|
|
N°226, 05 декабря 2005 |
|
ИД "Время" |
|
|
|
|
Из жизни дверей
Спектакль Саши Пепеляева на фестивале «Цех»
На фестивале театров танца «Цех», что завершился вчера в Театре Луны (о его финале расскажем завтра), большие и маленькие события были аккуратно распределены по двум залам. Люди почтенные и знаменитые (в той степени, в какой можно быть знаменитым в российском contemporary dance, постоянно напрягающем мускулы и пробующем сложившиеся авторитеты на прочность) представляли работы в большом зале, впервые появляющиеся на фесте сочинители -- на чердаке, в малом. На всех показах был супераншлаг -- народ забивал проходы, свисал в с балконов (с технического, что с электрокабелями, администраторы в ужасе сгоняли потенциальных самоубийц) и укладывался перед первым рядом. При этом все билеты были проданы: основу зала составляли не коллеги-родители-друзья (им доставались места висячие и приставные), а люди, готовые платить деньги за возможность взглянуть на современный танец. Пятый «Цех» зафиксировал очень важную вещь: возникла аудитория.
Те, кто последние десять -- ...дцать лет на создание этой аудитории работал, выступали в большом зале. Начался фест с «Дверей» Саши Пепеляева. Пепеляев -- глава московского театра «Кинетик», идеолог «Цеха», именующийся в буклете модератором, -- снова сделал спектакль по Хармсу. Не то чтобы взял конкретный сюжет -- просто глухой хохот, что слышится в хармсовских строках, ощущение бездны, смотрящей в спину, рваный бормочущий ритм -- все это Пепеляеву близко. То, что он делает, можно назвать вариациями на тему.

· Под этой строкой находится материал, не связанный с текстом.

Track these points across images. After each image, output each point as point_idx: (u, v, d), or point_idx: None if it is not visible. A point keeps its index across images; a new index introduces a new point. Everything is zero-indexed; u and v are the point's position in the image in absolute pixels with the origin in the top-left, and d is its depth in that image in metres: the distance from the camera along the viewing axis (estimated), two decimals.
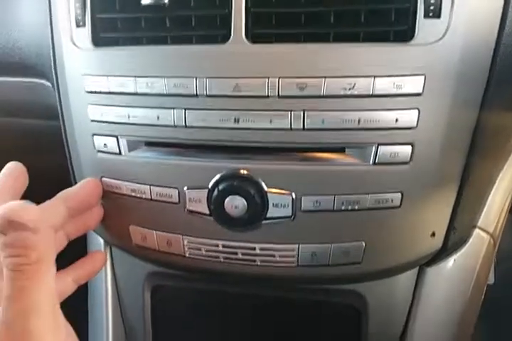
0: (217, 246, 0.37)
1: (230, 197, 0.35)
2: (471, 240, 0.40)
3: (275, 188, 0.35)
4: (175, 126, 0.35)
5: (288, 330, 0.46)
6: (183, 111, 0.34)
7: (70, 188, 0.37)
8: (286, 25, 0.33)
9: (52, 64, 0.40)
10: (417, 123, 0.32)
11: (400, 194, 0.34)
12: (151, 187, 0.37)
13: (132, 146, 0.37)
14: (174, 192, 0.36)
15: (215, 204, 0.35)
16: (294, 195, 0.34)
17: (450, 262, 0.40)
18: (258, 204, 0.35)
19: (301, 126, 0.33)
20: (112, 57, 0.36)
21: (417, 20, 0.32)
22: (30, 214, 0.29)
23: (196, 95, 0.34)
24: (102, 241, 0.47)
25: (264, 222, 0.35)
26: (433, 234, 0.37)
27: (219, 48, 0.33)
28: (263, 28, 0.33)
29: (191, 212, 0.37)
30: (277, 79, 0.32)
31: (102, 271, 0.43)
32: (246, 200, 0.35)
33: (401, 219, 0.35)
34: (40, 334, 0.29)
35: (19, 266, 0.29)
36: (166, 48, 0.35)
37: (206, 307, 0.46)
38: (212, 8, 0.34)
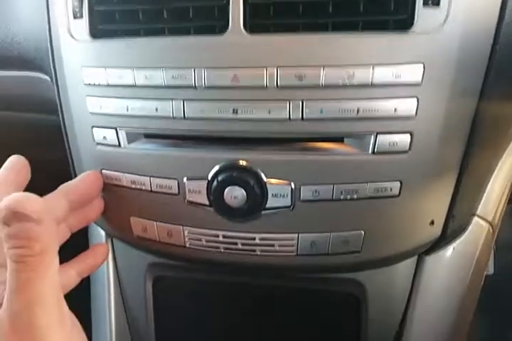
0: (218, 236, 0.37)
1: (229, 187, 0.35)
2: (470, 228, 0.40)
3: (274, 178, 0.35)
4: (173, 118, 0.35)
5: (288, 319, 0.46)
6: (182, 102, 0.34)
7: (70, 181, 0.37)
8: (284, 15, 0.33)
9: (50, 56, 0.40)
10: (416, 113, 0.32)
11: (398, 183, 0.34)
12: (151, 178, 0.37)
13: (131, 138, 0.37)
14: (174, 184, 0.37)
15: (215, 195, 0.35)
16: (293, 184, 0.35)
17: (449, 250, 0.41)
18: (257, 194, 0.35)
19: (300, 116, 0.33)
20: (109, 49, 0.36)
21: (416, 9, 0.31)
22: (34, 206, 0.29)
23: (194, 86, 0.34)
24: (103, 233, 0.47)
25: (263, 212, 0.36)
26: (432, 223, 0.37)
27: (217, 39, 0.33)
28: (261, 19, 0.33)
29: (191, 202, 0.37)
30: (276, 70, 0.32)
31: (104, 262, 0.43)
32: (245, 191, 0.35)
33: (400, 208, 0.35)
34: (45, 326, 0.29)
35: (23, 257, 0.29)
36: (164, 40, 0.35)
37: (207, 297, 0.47)
38: None
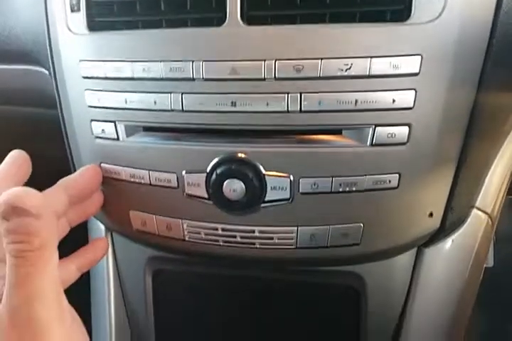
0: (217, 229, 0.37)
1: (228, 180, 0.35)
2: (468, 220, 0.41)
3: (273, 171, 0.35)
4: (172, 111, 0.35)
5: (288, 313, 0.46)
6: (180, 95, 0.34)
7: (70, 176, 0.37)
8: (281, 7, 0.33)
9: (48, 50, 0.40)
10: (414, 104, 0.32)
11: (397, 175, 0.34)
12: (150, 172, 0.37)
13: (130, 132, 0.37)
14: (173, 177, 0.37)
15: (214, 188, 0.35)
16: (291, 177, 0.35)
17: (448, 243, 0.41)
18: (256, 187, 0.35)
19: (298, 109, 0.33)
20: (107, 42, 0.36)
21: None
22: (33, 200, 0.29)
23: (193, 79, 0.34)
24: (102, 227, 0.47)
25: (262, 204, 0.36)
26: (431, 215, 0.37)
27: (215, 31, 0.33)
28: (259, 10, 0.33)
29: (190, 196, 0.37)
30: (274, 62, 0.32)
31: (103, 257, 0.43)
32: (244, 183, 0.35)
33: (399, 200, 0.35)
34: (44, 321, 0.29)
35: (22, 252, 0.29)
36: (162, 32, 0.34)
37: (206, 290, 0.47)
38: None
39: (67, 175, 0.37)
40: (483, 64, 0.33)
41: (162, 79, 0.34)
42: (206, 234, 0.38)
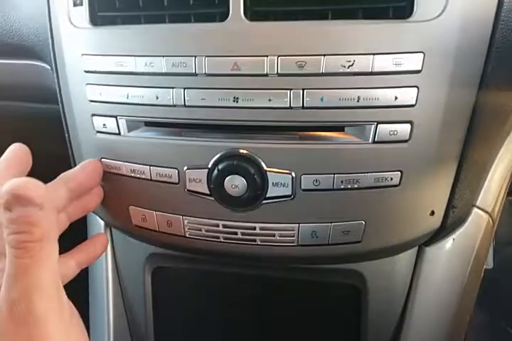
0: (218, 226, 0.37)
1: (229, 176, 0.35)
2: (469, 219, 0.41)
3: (275, 167, 0.35)
4: (174, 106, 0.35)
5: (289, 310, 0.46)
6: (182, 90, 0.34)
7: (70, 170, 0.37)
8: (284, 3, 0.33)
9: (50, 44, 0.40)
10: (416, 101, 0.32)
11: (399, 172, 0.34)
12: (151, 167, 0.37)
13: (132, 126, 0.37)
14: (174, 172, 0.36)
15: (215, 183, 0.35)
16: (293, 174, 0.35)
17: (449, 241, 0.41)
18: (258, 183, 0.35)
19: (301, 105, 0.33)
20: (110, 36, 0.36)
21: None
22: (37, 190, 0.29)
23: (195, 74, 0.34)
24: (102, 222, 0.47)
25: (264, 201, 0.35)
26: (432, 213, 0.37)
27: (217, 27, 0.33)
28: (261, 6, 0.33)
29: (191, 192, 0.37)
30: (276, 58, 0.32)
31: (103, 253, 0.43)
32: (246, 180, 0.35)
33: (400, 198, 0.35)
34: (43, 314, 0.29)
35: (22, 243, 0.29)
36: (165, 27, 0.34)
37: (206, 288, 0.47)
38: None
39: (67, 169, 0.37)
40: (485, 61, 0.33)
41: (164, 74, 0.34)
42: (207, 231, 0.38)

На сцене -- несколько дверей в дверных коробках. За восемьдесят минут будут обыграны многие возможные применения их: если положить дверь плашмя, может получиться кровать, а если при этом ее открыть и залезть под нее -- вполне себе гробик. Но главное применение обыденно: запрет пути.
Открывая дверь, героиня (Татьяна Гордеева), мгновенно получает удар по лицу. Раз, другой, третий -- уже и девушки нет, что ударила танцовщицу, а ее относит в сторону, выработался рефлекс. В дверь можно стучать долго и бессмысленно -- все равно никто не откроет. Дверь может оказаться неожиданно маленькой -- в нее можно только вползти; а можно вдруг сесть сверху на коробку и болтать ногами, отстранившись от игры.

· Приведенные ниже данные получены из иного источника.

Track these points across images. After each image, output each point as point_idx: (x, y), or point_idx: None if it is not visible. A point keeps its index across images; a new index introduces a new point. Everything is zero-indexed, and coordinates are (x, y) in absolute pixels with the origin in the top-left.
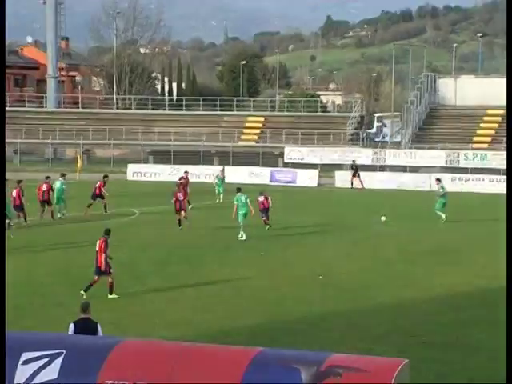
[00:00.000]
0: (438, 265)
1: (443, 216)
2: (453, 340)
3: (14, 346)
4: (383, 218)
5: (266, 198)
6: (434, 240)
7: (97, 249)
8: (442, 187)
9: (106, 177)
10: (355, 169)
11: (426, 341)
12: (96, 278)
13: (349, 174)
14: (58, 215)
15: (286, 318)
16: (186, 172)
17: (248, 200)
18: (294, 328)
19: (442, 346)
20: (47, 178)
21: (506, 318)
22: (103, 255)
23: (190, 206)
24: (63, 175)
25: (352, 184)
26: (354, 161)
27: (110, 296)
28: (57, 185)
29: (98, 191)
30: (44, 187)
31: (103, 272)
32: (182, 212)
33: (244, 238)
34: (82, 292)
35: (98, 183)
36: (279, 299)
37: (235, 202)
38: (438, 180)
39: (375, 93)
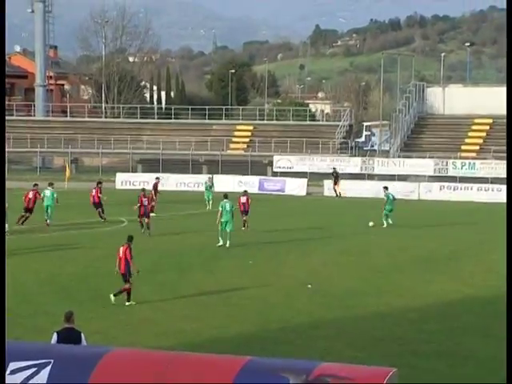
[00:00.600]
0: (427, 273)
1: (385, 223)
2: (442, 349)
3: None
4: (371, 224)
5: (248, 200)
6: (423, 248)
7: (120, 255)
8: (387, 195)
9: (100, 183)
10: (336, 176)
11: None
12: (127, 285)
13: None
14: (48, 220)
15: (274, 326)
16: (157, 178)
17: (233, 208)
18: (283, 337)
19: (431, 355)
20: (35, 185)
21: (506, 319)
22: (127, 261)
23: (151, 214)
24: (51, 184)
25: (336, 192)
26: (334, 168)
27: (111, 296)
28: (47, 194)
29: (97, 199)
30: (30, 194)
31: (126, 277)
32: (145, 219)
33: (220, 243)
34: (128, 303)
35: (94, 190)
36: (268, 308)
37: (220, 208)
38: (385, 188)
39: (364, 102)
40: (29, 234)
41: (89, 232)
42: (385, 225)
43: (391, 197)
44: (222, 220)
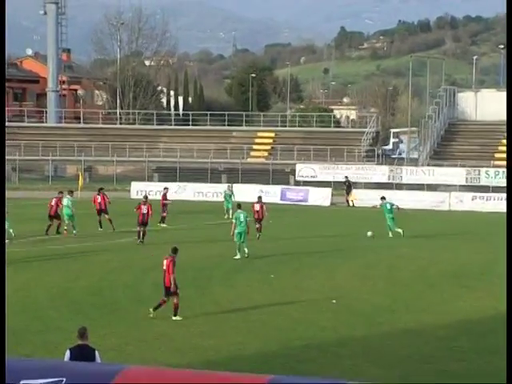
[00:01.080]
0: (457, 288)
1: (401, 231)
2: (472, 367)
3: (12, 374)
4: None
5: (262, 207)
6: (453, 262)
7: (164, 268)
8: (384, 205)
9: (101, 189)
10: (348, 185)
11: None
12: (166, 298)
13: (365, 192)
14: (74, 232)
15: (297, 343)
16: (165, 188)
17: (248, 219)
18: (307, 354)
19: (461, 374)
20: (59, 192)
21: (506, 319)
22: (172, 275)
23: (163, 225)
24: (71, 192)
25: (348, 202)
26: (346, 177)
27: (173, 318)
28: (64, 202)
29: (103, 206)
30: (53, 202)
31: (171, 293)
32: (143, 227)
33: (238, 256)
34: (151, 310)
35: (100, 199)
36: (291, 324)
37: (233, 220)
38: (383, 198)
39: (391, 107)
40: (42, 245)
41: (102, 243)
42: (396, 230)
43: (388, 206)
44: (236, 231)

Это почти шутка, почти игра -- все, что там происходит. Двое мужчин начинают ребяческую возню из-за плюшевых игрушек -- и мгновенно возня переходит в методичную, чудовищную драку, где более крупный персонаж расчетливо наносит удары. Зал хихикает (два дядьки, один так неспешно-неспешно, как в замедленном кино, со всего размаху заезжает другому между ног... розовым зайцем) и вздрагивает одновременно: оттого, что более слабый съеживается тоже медленно, история не меняется...
В финале Пепеляев взваливает одну из дверей на себя и тащит ее сквозь зал. Зал этот только что похохатывал над жутким текстом (знаменитый пассаж про то, что детей надо сваливать в ямы и засыпать известью) -- и сразу же замолчал при произнесении даты -- «12 октября 1938 год». Зал раздается в стороны, сидящие и стоящие в проходах пригибаются -- а герой Пепеляева несет на себе эту деревянную махину, -- и ассоциации очевидны. Если какая-то дверь закрыта (или кажется таковой) -- можно все взять на себя -- и изменить пространство и время.
Что, кажется, удается фестивалю «Цех».